- _Recorded information_
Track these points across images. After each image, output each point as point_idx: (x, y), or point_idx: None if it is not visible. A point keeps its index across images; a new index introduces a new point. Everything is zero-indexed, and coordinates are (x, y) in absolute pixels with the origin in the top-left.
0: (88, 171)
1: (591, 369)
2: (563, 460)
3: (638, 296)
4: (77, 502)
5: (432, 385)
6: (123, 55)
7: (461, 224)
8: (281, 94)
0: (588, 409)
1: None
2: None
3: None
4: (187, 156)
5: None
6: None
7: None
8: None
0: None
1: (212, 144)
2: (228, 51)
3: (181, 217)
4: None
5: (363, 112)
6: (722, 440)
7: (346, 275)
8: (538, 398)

- _Set exercise_
Rewrite all the lines above with each "point_idx" renamed to "point_id", keeping everything else the same.

- _Reply to the task_
Track these points across images. After each image, output each point as point_id: (x, y), or point_id: None if it is not visible. A point keeps its index across images; a new index introduces a new point. Everything is zero-indexed, and coordinates are (x, y) in absolute pixels with the origin in the top-left.
0: (88, 171)
1: (591, 369)
2: (563, 460)
3: (638, 296)
4: (77, 502)
5: (432, 385)
6: (123, 55)
7: (461, 224)
8: (281, 94)
0: (588, 409)
1: None
2: None
3: None
4: (187, 156)
5: None
6: None
7: None
8: None
0: None
1: (212, 144)
2: (228, 51)
3: (181, 217)
4: None
5: (363, 112)
6: (722, 440)
7: (346, 275)
8: (538, 398)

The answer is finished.